Кольцо легло в карман вчера, а с ночи пожара до вечера я не разжимал кулака, и Ольга замотала его в холст прямо с кулаком. Теплым и сухим оно было в любую погоду, ровно как чужая ладонь. Вынул я его при всех, и Аглая на кольцо посмотрела, а больше никто ничего не понял. Мох на притолоке снимался пластами, как войлок, и под третьим открылось гнездо, выбранное в камне по ободку.
Село кольцо без нажима, будто его туда и клали каждый вечер.
И не случилось ничего. Доски стояли, как стояли, вода журчала в шланге, Тишка за спиной переступил с ноги на ногу.

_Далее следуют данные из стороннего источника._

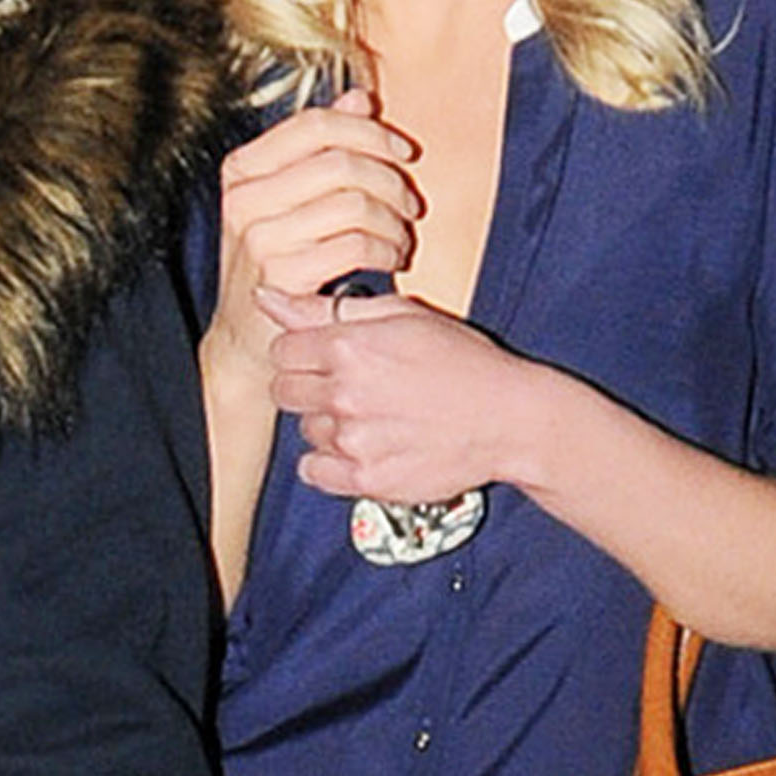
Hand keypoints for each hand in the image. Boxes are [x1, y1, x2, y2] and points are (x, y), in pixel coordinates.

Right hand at [207, 91, 418, 392]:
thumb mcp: (288, 200)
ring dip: (393, 221)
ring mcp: (260, 238)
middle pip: (341, 161)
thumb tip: (360, 99)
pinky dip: (386, 249)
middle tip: (410, 206)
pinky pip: (356, 243)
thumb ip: (321, 148)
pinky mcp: (282, 276)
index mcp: (242, 169)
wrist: (246, 342)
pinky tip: (391, 259)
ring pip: (354, 202)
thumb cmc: (274, 266)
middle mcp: (244, 199)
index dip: (370, 132)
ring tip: (400, 238)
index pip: (317, 124)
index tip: (403, 154)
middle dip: (390, 180)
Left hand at [265, 283, 535, 510]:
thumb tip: (267, 296)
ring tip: (372, 416)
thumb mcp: (401, 314)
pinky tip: (363, 446)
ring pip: (305, 431)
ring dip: (328, 424)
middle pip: (284, 391)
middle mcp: (345, 395)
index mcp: (349, 347)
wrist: (508, 419)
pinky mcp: (365, 479)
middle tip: (349, 386)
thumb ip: (326, 308)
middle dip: (308, 386)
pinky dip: (330, 462)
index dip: (303, 351)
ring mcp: (354, 441)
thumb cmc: (462, 362)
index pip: (282, 349)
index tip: (327, 356)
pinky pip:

Тогда я провел по шву разбитой левой ладонью, как провел тут в первый свой день, когда не знал еще ни имени своему ремеслу, ни цены. Шов потеплел под пальцами не сильно, как теплеет чашка через час после чая, — только теперь, с кольцом в притолоке, теплом дело не кончилось.
Доски отошли внутрь. Все разом, вместе с коваными гвоздями, без треска, как отходит створка на хорошей петле, и из щели потянуло сухим теплым воздухом — сухим, оттуда, где по колено стояла талая вода.
— Ярополк, — позвал я. Позвал дважды, вслух, не пряча.
Пусто было под затылком, как в шестой мой день здесь, когда я стоял на этом приступке и звал так же. Наверху он ворчал про обруч, а со спуска смолк начисто, и я это слышал. Дух молчал.
— Я туда первым не полезу, — Тишка отступил от лаза и убрал руки за спину, по-детски. — Ты меня в воду ставь, я водолив. А в дыру, откуда теплом дышит, я не полезу и за долю, или ты меня силой погонишь?